AIM OF THE TASK:
Can you reproduce the material below with every "kerület" swapped for "district" and nothing else altered? Leave the pictures out of your answer.

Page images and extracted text

__________

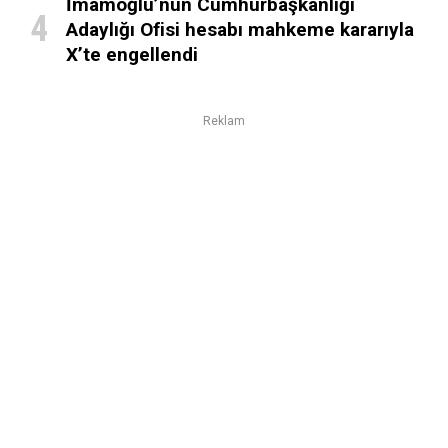
İmamoğlu’nun Cumhurbaşkanlığı
Adaylığı Ofisi hesabı mahkeme kararıyla
X’te engellendi
Reklam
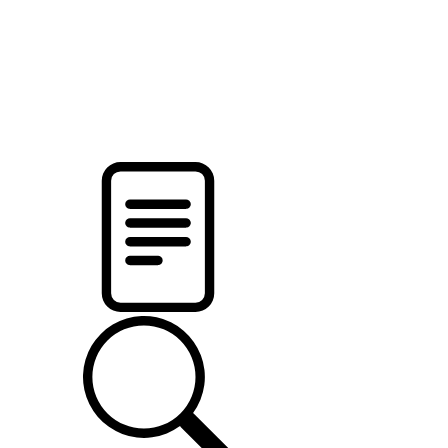
pristalica
.by
НОВОСТИ МИНСКОГО РАЙОНА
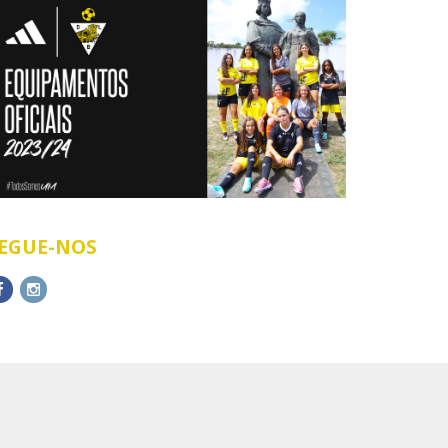
EGUE-NOS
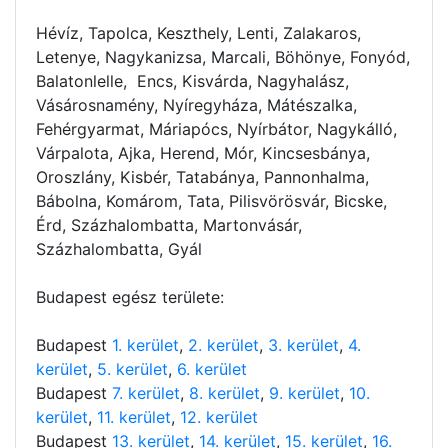
Hévíz, Tapolca, Keszthely, Lenti, Zalakaros,
Letenye, Nagykanizsa, Marcali, Böhönye, Fonyód,
Balatonlelle, Encs, Kisvárda, Nagyhalász,
Vásárosnamény, Nyíregyháza, Mátészalka,
Fehérgyarmat, Máriapócs, Nyírbátor, Nagykálló,
Várpalota, Ajka, Herend, Mór, Kincsesbánya,
Oroszlány, Kisbér, Tatabánya, Pannonhalma,
Bábolna, Komárom, Tata, Pilisvörösvár, Bicske,
Érd, Százhalombatta, Martonvásár,
Százhalombatta, Gyál
Budapest egész területe:
Budapest
1. kerület
,
2. kerület
,
3. kerület
,
4.
kerület
,
5. kerület
,
6. kerület
Budapest
7. kerület
,
8. kerület
,
9. kerület
,
10.
kerület
,
11. kerület
,
12. kerület
Budapest
13. kerület
,
14. kerület
,
15. kerület
,
16.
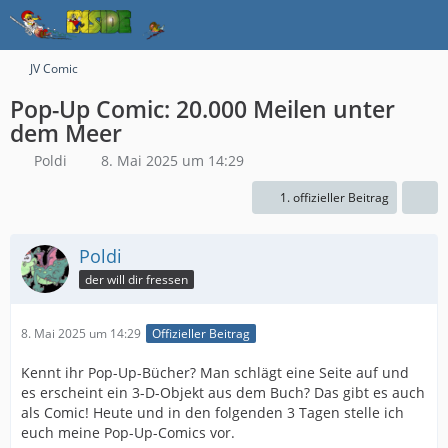
JV Comic
Pop-Up Comic: 20.000 Meilen unter
dem Meer
Poldi
8. Mai 2025 um 14:29
1. offizieller Beitrag
Poldi
der will dir fressen
8. Mai 2025 um 14:29
Offizieller Beitrag
Kennt ihr Pop-Up-Bücher? Man schlägt eine Seite auf und
es erscheint ein 3-D-Objekt aus dem Buch? Das gibt es auch
als Comic! Heute und in den folgenden 3 Tagen stelle ich
euch meine Pop-Up-Comics vor.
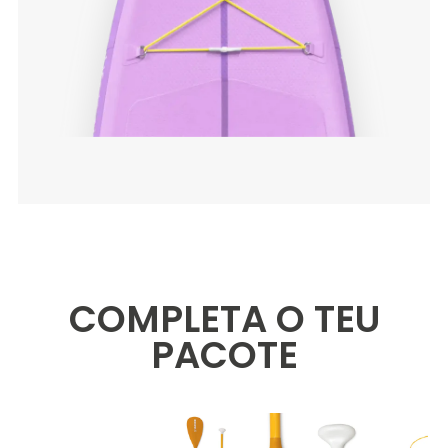
COMPLETA O TEU
PACOTE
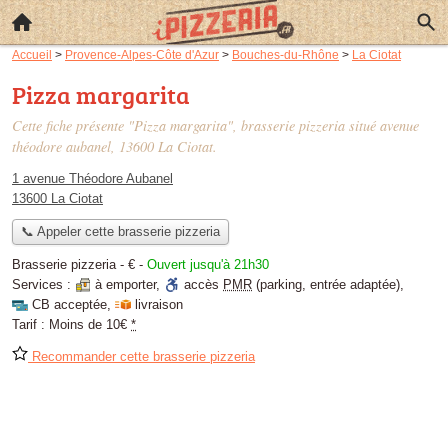
Accueil
>
Provence-Alpes-Côte d'Azur
>
Bouches-du-Rhône
>
La Ciotat
Pizza margarita
Cette fiche présente "Pizza margarita", brasserie pizzeria situé
avenue
théodore aubanel
, 13600 La Ciotat.
1 avenue Théodore Aubanel
13600 La Ciotat
📞 Appeler cette brasserie pizzeria
Brasserie pizzeria -
€
-
Ouvert jusqu'à 21h30
Services :
à emporter
,
accès
PMR
(parking, entrée adaptée)
,
CB acceptée
,
livraison
Tarif :
Moins de 10€
*
Recommander cette brasserie pizzeria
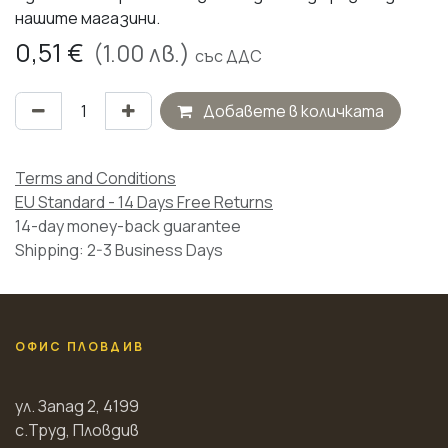
нашите магазини.
0,51
€
(
1.00
лв.)
със ДДС
Добавете в количката
Terms and Conditions
EU Standard - 14 Days Free Returns
14-day money-back guarantee
Shipping: 2-3 Business Days
ОФИС ПЛОВДИВ
ул. Запад 2, 4199
с.Труд, Пловдив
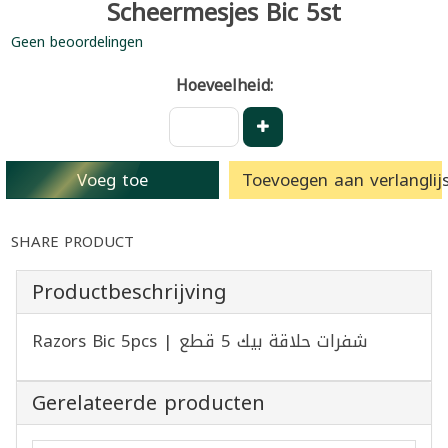
Scheermesjes Bic 5st
Geen beoordelingen
Hoeveelheid:
Voeg toe
Toevoegen aan verlanglijs
SHARE PRODUCT
Productbeschrijving
Razors Bic 5pcs | شفرات حلاقة بيك 5 قطع
Gerelateerde producten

__________

RESULT:
İmamoğlu’nun Cumhurbaşkanlığı
Adaylığı Ofisi hesabı mahkeme kararıyla
X’te engellendi
Reklam
pristalica
.by
НОВОСТИ МИНСКОГО РАЙОНА
EGUE-NOS
Hévíz, Tapolca, Keszthely, Lenti, Zalakaros,
Letenye, Nagykanizsa, Marcali, Böhönye, Fonyód,
Balatonlelle, Encs, Kisvárda, Nagyhalász,
Vásárosnamény, Nyíregyháza, Mátészalka,
Fehérgyarmat, Máriapócs, Nyírbátor, Nagykálló,
Várpalota, Ajka, Herend, Mór, Kincsesbánya,
Oroszlány, Kisbér, Tatabánya, Pannonhalma,
Bábolna, Komárom, Tata, Pilisvörösvár, Bicske,
Érd, Százhalombatta, Martonvásár,
Százhalombatta, Gyál
Budapest egész területe:
Budapest
1. district
,
2. district
,
3. district
,
4.
district
,
5. district
,
6. district
Budapest
7. district
,
8. district
,
9. district
,
10.
district
,
11. district
,
12. district
Budapest
13. district
,
14. district
,
15. district
,
16.
JV Comic
Pop-Up Comic: 20.000 Meilen unter
dem Meer
Poldi
8. Mai 2025 um 14:29
1. offizieller Beitrag
Poldi
der will dir fressen
8. Mai 2025 um 14:29
Offizieller Beitrag
Kennt ihr Pop-Up-Bücher? Man schlägt eine Seite auf und
es erscheint ein 3-D-Objekt aus dem Buch? Das gibt es auch
als Comic! Heute und in den folgenden 3 Tagen stelle ich
euch meine Pop-Up-Comics vor.
COMPLETA O TEU
PACOTE
Accueil
>
Provence-Alpes-Côte d'Azur
>
Bouches-du-Rhône
>
La Ciotat
Pizza margarita
Cette fiche présente "Pizza margarita", brasserie pizzeria situé
avenue
théodore aubanel
, 13600 La Ciotat.
1 avenue Théodore Aubanel
13600 La Ciotat
📞 Appeler cette brasserie pizzeria
Brasserie pizzeria -
€
-
Ouvert jusqu'à 21h30
Services :
à emporter
,
accès
PMR
(parking, entrée adaptée)
,
CB acceptée
,
livraison
Tarif :
Moins de 10€
*
Recommander cette brasserie pizzeria
нашите магазини.
0,51
€
(
1.00
лв.)
със ДДС
Добавете в количката
Terms and Conditions
EU Standard - 14 Days Free Returns
14-day money-back guarantee
Shipping: 2-3 Business Days
ОФИС ПЛОВДИВ
ул. Запад 2, 4199
с.Труд, Пловдив
Scheermesjes Bic 5st
Geen beoordelingen
Hoeveelheid:
Voeg toe
Toevoegen aan verlanglijs
SHARE PRODUCT
Productbeschrijving
Razors Bic 5pcs | شفرات حلاقة بيك 5 قطع
Gerelateerde producten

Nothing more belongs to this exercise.